[INPUT DATA — start]

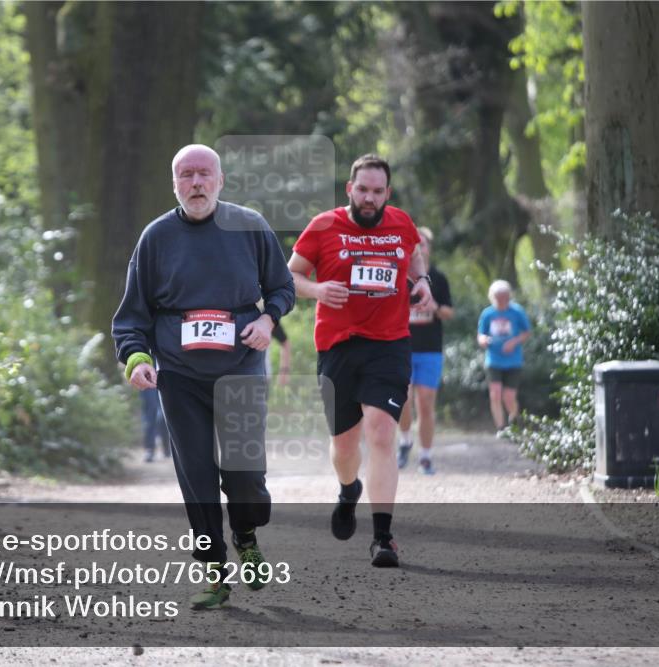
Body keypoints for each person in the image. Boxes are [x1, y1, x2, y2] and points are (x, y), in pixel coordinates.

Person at [112, 144, 295, 609]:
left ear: (220, 180)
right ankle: (214, 573)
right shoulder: (155, 238)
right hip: (179, 374)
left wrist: (268, 320)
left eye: (204, 175)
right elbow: (131, 317)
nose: (196, 183)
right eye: (187, 175)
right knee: (194, 473)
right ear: (174, 183)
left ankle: (247, 534)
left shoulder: (249, 226)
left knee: (245, 471)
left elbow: (282, 286)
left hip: (241, 367)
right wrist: (137, 359)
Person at [288, 154, 433, 568]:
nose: (370, 199)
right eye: (363, 190)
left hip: (389, 344)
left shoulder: (401, 223)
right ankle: (348, 488)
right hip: (338, 346)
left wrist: (419, 280)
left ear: (387, 193)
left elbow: (415, 253)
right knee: (345, 447)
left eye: (377, 192)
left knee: (381, 433)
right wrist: (317, 291)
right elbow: (290, 275)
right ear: (350, 190)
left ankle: (383, 538)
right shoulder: (323, 226)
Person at [397, 227, 453, 473]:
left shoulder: (438, 279)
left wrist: (434, 305)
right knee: (403, 401)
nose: (420, 248)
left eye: (424, 244)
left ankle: (427, 457)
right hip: (401, 347)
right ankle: (405, 440)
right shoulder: (399, 275)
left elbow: (449, 312)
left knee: (426, 404)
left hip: (430, 350)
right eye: (416, 244)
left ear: (428, 249)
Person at [477, 280, 531, 431]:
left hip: (513, 361)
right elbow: (481, 334)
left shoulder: (517, 311)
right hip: (493, 360)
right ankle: (501, 428)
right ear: (492, 297)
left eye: (504, 297)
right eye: (498, 298)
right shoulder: (487, 314)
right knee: (495, 393)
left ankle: (514, 422)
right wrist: (484, 340)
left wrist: (514, 342)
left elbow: (527, 332)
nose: (501, 301)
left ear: (509, 297)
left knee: (508, 397)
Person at [140, 388, 170, 463]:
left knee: (165, 414)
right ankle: (149, 449)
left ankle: (167, 448)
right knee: (150, 415)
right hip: (147, 380)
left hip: (165, 377)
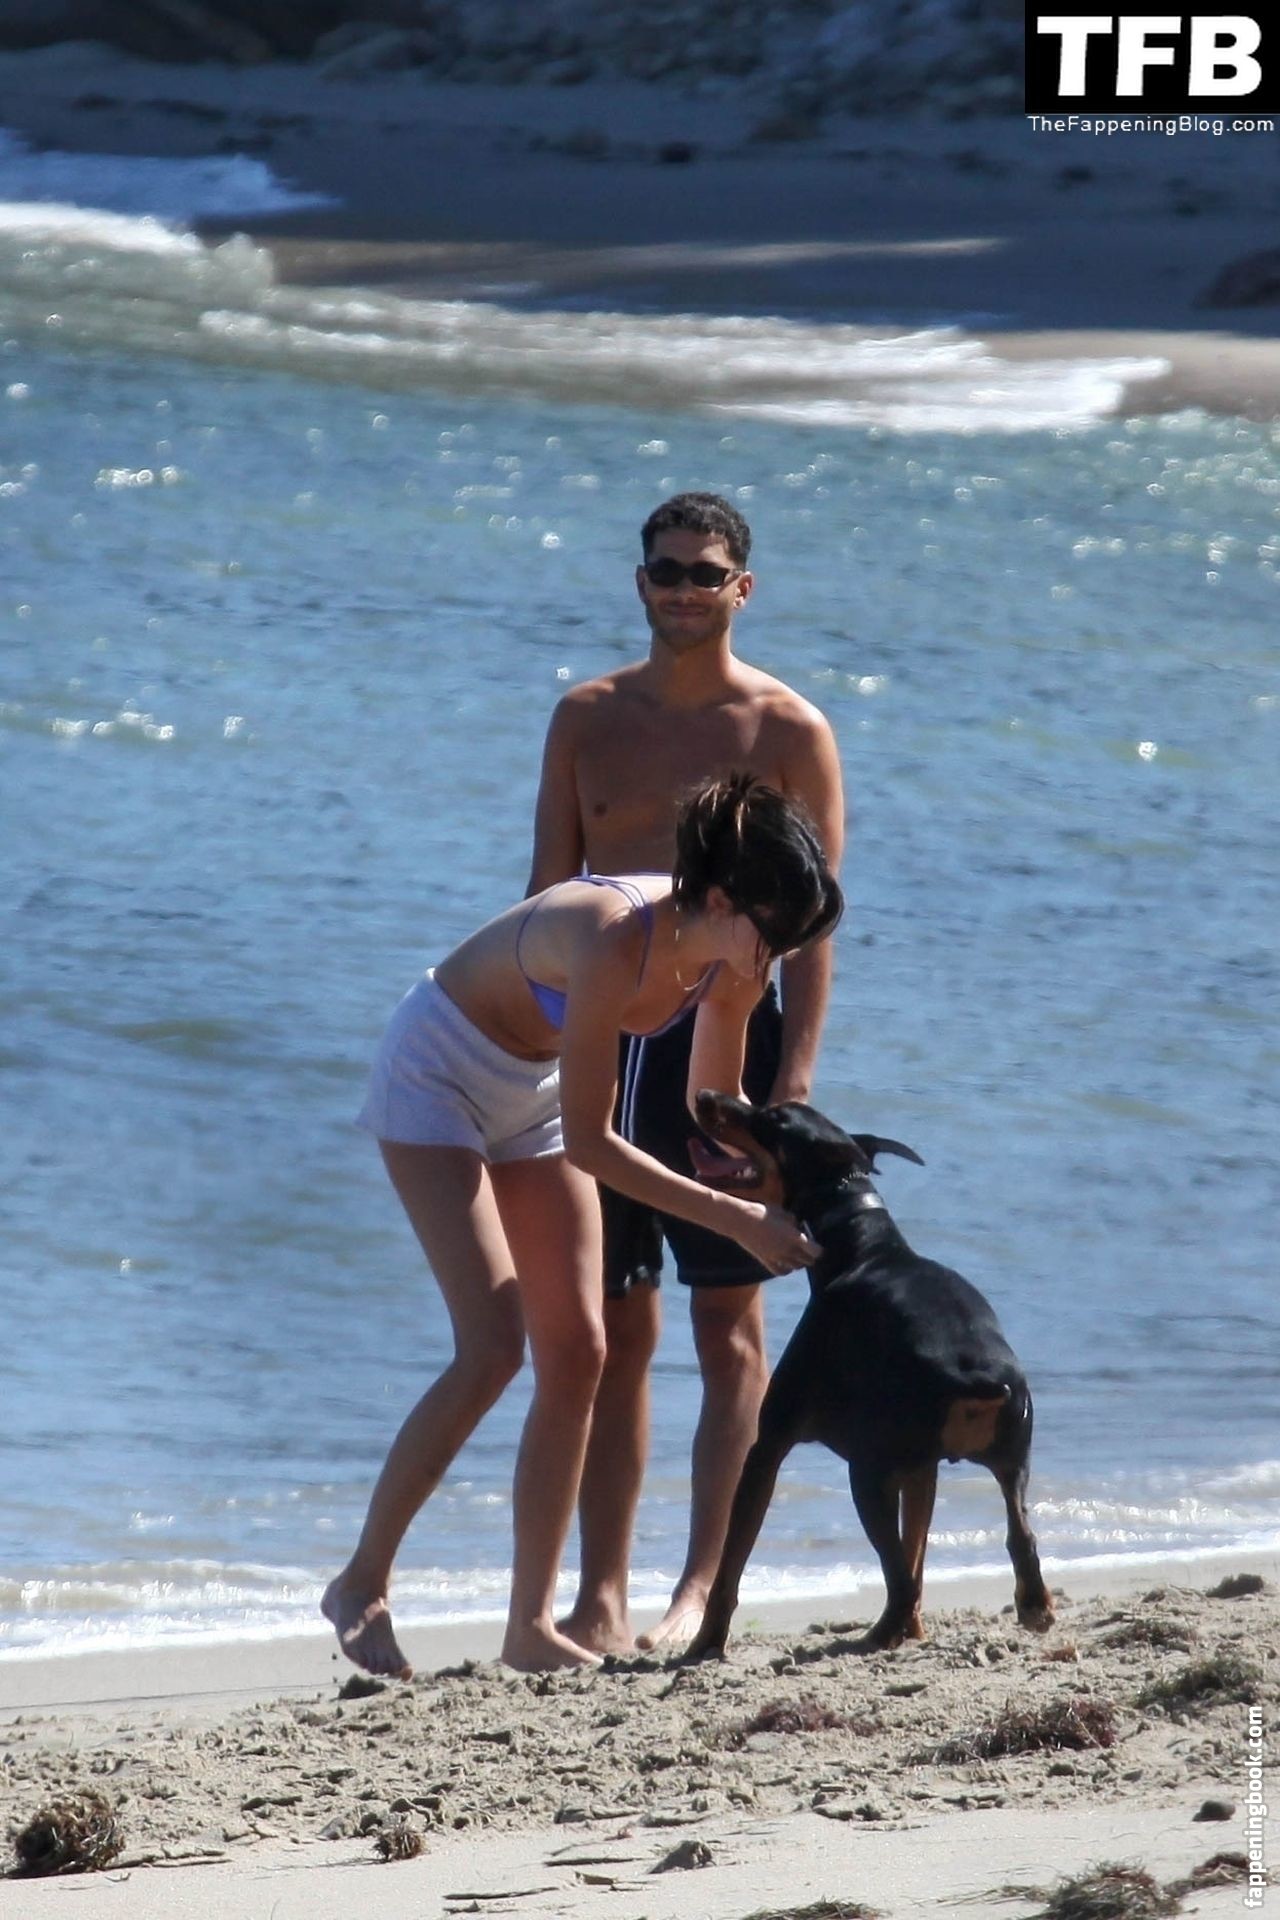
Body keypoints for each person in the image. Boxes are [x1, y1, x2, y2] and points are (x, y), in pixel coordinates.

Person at [322, 775, 842, 1677]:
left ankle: (528, 1628)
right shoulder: (615, 935)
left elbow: (709, 1107)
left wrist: (764, 1175)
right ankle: (360, 1582)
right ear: (722, 901)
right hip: (438, 1069)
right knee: (493, 1346)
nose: (780, 956)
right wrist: (734, 1217)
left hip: (532, 1093)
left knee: (581, 1351)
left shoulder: (735, 962)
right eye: (776, 933)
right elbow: (598, 1146)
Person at [528, 491, 845, 1655]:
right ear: (639, 581)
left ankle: (703, 1584)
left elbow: (809, 926)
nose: (681, 589)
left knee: (726, 1321)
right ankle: (599, 1596)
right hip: (602, 1034)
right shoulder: (585, 716)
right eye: (663, 570)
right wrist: (531, 1055)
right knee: (611, 1328)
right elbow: (544, 896)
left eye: (703, 573)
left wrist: (789, 1084)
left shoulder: (787, 730)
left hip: (729, 1040)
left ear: (740, 589)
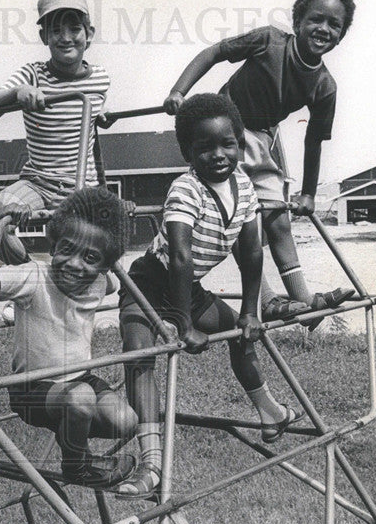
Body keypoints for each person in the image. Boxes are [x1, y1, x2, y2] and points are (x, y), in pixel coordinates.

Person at [117, 93, 303, 500]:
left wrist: (250, 313)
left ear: (240, 143)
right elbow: (181, 258)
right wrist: (184, 326)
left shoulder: (244, 187)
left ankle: (269, 411)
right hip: (149, 287)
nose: (218, 155)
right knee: (140, 357)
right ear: (187, 152)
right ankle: (151, 464)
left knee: (241, 334)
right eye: (204, 148)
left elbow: (252, 253)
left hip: (189, 291)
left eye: (227, 144)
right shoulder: (185, 189)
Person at [164, 0, 357, 325]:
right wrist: (180, 91)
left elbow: (314, 141)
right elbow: (215, 52)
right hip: (226, 135)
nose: (323, 29)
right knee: (242, 216)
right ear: (297, 21)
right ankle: (266, 300)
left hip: (263, 139)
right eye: (316, 19)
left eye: (334, 25)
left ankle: (303, 299)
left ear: (341, 36)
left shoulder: (325, 86)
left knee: (278, 218)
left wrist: (309, 193)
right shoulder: (269, 40)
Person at [0, 186, 137, 489]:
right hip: (32, 388)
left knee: (126, 421)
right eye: (66, 249)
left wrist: (119, 215)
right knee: (80, 400)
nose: (75, 264)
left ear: (105, 266)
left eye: (90, 257)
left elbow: (112, 281)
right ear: (52, 247)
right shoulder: (33, 277)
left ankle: (73, 434)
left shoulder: (101, 283)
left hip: (81, 380)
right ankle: (77, 467)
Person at [0, 0, 110, 265]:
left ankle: (88, 278)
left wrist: (103, 114)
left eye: (74, 28)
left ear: (89, 35)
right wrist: (18, 93)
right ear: (44, 36)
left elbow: (94, 109)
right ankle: (32, 274)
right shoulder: (32, 74)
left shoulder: (101, 78)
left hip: (82, 186)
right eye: (56, 30)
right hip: (38, 181)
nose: (66, 38)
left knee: (80, 258)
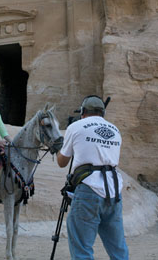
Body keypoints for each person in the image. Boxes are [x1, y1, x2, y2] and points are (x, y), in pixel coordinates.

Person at [57, 96, 129, 260]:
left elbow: (62, 162)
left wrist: (61, 149)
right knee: (118, 248)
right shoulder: (115, 130)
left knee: (82, 248)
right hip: (113, 189)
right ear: (102, 113)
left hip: (88, 188)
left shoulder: (76, 127)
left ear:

[INPUT DATA — finish]

### DIRECTIONS FOR THIS TASK
The expected output is the complete listing, word for word, without any picture.

### PROBLEM SOLUTION
Body keypoints for each person in the image. Boxes are [x1, y1, x2, y2] and points are (x, y), in pixel coordinates.

Person at [112, 144, 295, 609]:
left ear: (220, 180)
right ankle: (214, 573)
right shoulder: (155, 238)
right hip: (179, 374)
left wrist: (268, 320)
left eye: (204, 175)
right elbow: (131, 317)
nose: (196, 183)
right eye: (187, 175)
right knee: (194, 473)
right ear: (174, 183)
left ankle: (247, 534)
left shoulder: (249, 226)
left knee: (245, 471)
left elbow: (282, 286)
left hip: (241, 367)
right wrist: (137, 359)
Person at [288, 154, 433, 568]:
nose: (370, 199)
right eye: (363, 190)
left hip: (389, 344)
left shoulder: (401, 223)
right ankle: (348, 488)
right hip: (338, 346)
left wrist: (419, 280)
left ear: (387, 193)
left elbow: (415, 253)
right knee: (345, 447)
left eye: (377, 192)
left knee: (381, 433)
right wrist: (317, 291)
right elbow: (290, 275)
right ear: (350, 190)
left ankle: (383, 538)
right shoulder: (323, 226)
Person at [397, 227, 453, 473]:
left shoulder: (438, 279)
left wrist: (434, 305)
right knee: (403, 401)
nose: (420, 248)
left eye: (424, 244)
left ankle: (427, 457)
right hip: (401, 347)
right ankle: (405, 440)
right shoulder: (399, 275)
left elbow: (449, 312)
left knee: (426, 404)
left hip: (430, 350)
right eye: (416, 244)
left ear: (428, 249)
Person at [477, 280, 531, 431]:
left hip: (513, 361)
right elbow: (481, 334)
left shoulder: (517, 311)
right hip: (493, 360)
right ankle: (501, 428)
right ear: (492, 297)
left eye: (504, 297)
right eye: (498, 298)
right shoulder: (487, 314)
right knee: (495, 393)
left ankle: (514, 422)
right wrist: (484, 340)
left wrist: (514, 342)
left elbow: (527, 332)
nose: (501, 301)
left ear: (509, 297)
left knee: (508, 397)
Person at [140, 388, 170, 463]:
left knee: (165, 414)
right ankle: (149, 449)
left ankle: (167, 448)
right knee: (150, 415)
right hip: (147, 380)
left hip: (165, 377)
Body keypoints for each person in the image. Boxes are [x1, y1, x2, y2] and points are (x, y), in pixel coordinates.

Person at [322, 775, 842, 1677]:
left ankle: (528, 1628)
right shoulder: (615, 935)
left elbow: (709, 1107)
left wrist: (764, 1175)
right ankle: (360, 1582)
right ear: (722, 901)
right hip: (438, 1069)
right knee: (493, 1346)
nose: (780, 956)
right wrist: (734, 1217)
left hip: (532, 1093)
left knee: (581, 1351)
left shoulder: (735, 962)
right eye: (776, 933)
right elbow: (598, 1146)
Person at [528, 491, 845, 1655]:
right ear: (639, 581)
left ankle: (703, 1584)
left elbow: (809, 926)
nose: (681, 589)
left knee: (726, 1321)
right ankle: (599, 1596)
right hip: (602, 1034)
right shoulder: (585, 716)
right eye: (663, 570)
right wrist: (531, 1055)
right knee: (611, 1328)
right elbow: (544, 896)
left eye: (703, 573)
left wrist: (789, 1084)
left shoulder: (787, 730)
left hip: (729, 1040)
left ear: (740, 589)
Body keypoints for each person in the image. Boxes are [x1, y1, x2, y2] and points are (x, y), in pixel coordinates.

Person at [117, 93, 303, 500]:
left wrist: (250, 313)
left ear: (240, 143)
right elbow: (181, 258)
right wrist: (184, 326)
left shoulder: (244, 187)
left ankle: (269, 411)
right hip: (149, 287)
nose: (218, 155)
right knee: (140, 357)
right ear: (187, 152)
right ankle: (151, 464)
left knee: (241, 334)
right eye: (204, 148)
left elbow: (252, 253)
left hip: (189, 291)
left eye: (227, 144)
right shoulder: (185, 189)
Person at [164, 0, 357, 325]:
right wrist: (180, 91)
left elbow: (314, 141)
right elbow: (215, 52)
right hip: (226, 135)
nose: (323, 29)
right knee: (242, 216)
right ear: (297, 21)
right ankle: (266, 300)
left hip: (263, 139)
right eye: (316, 19)
left eye: (334, 25)
left ankle: (303, 299)
left ear: (341, 36)
left shoulder: (325, 86)
left knee: (278, 218)
left wrist: (309, 193)
right shoulder: (269, 40)
Person at [0, 186, 137, 489]:
right hip: (32, 388)
left knee: (126, 421)
right eye: (66, 249)
left wrist: (119, 215)
right knee: (80, 400)
nose: (75, 264)
left ear: (105, 266)
left eye: (90, 257)
left elbow: (112, 281)
right ear: (52, 247)
right shoulder: (33, 277)
left ankle: (73, 434)
left shoulder: (101, 283)
left hip: (81, 380)
right ankle: (77, 467)
Person at [0, 0, 110, 265]:
left ankle: (88, 278)
left wrist: (103, 114)
left eye: (74, 28)
left ear: (89, 35)
right wrist: (18, 93)
right ear: (44, 36)
left elbow: (94, 109)
right ankle: (32, 274)
right shoulder: (32, 74)
left shoulder: (101, 78)
left hip: (82, 186)
right eye: (56, 30)
right hip: (38, 181)
nose: (66, 38)
left knee: (80, 258)
Body keypoints for each person in the image. Boxes are [x1, y1, x2, y2] and points are (x, y), in pixel coordinates.

Person at [57, 96, 129, 260]:
left elbow: (62, 162)
left wrist: (61, 149)
right knee: (118, 248)
right shoulder: (115, 130)
left knee: (82, 248)
right hip: (113, 189)
right ear: (102, 113)
left hip: (88, 188)
left shoulder: (76, 127)
left ear:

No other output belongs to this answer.